EXERCISE INSTRUCTIONS » A copy of the listing below is needed, exact in every line and without images.

RECORDS PROVIDED »
______

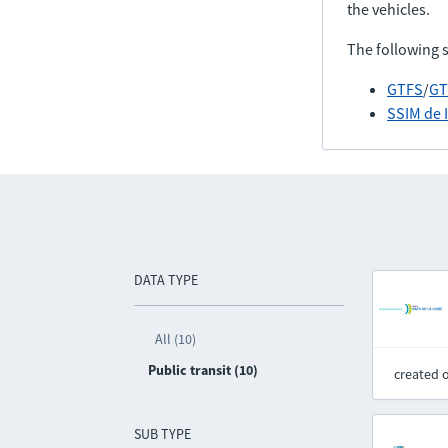
the vehicles.
The following 
GTFS
/
GT
SSIM de 
DATA TYPE
All (10)
Public transit (10)
created 
SUB TYPE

______

OUTPUT BELOW »
the vehicles.
The following 
GTFS
/
GT
SSIM de 
DATA TYPE
All (10)
Public transit (10)
created 
SUB TYPE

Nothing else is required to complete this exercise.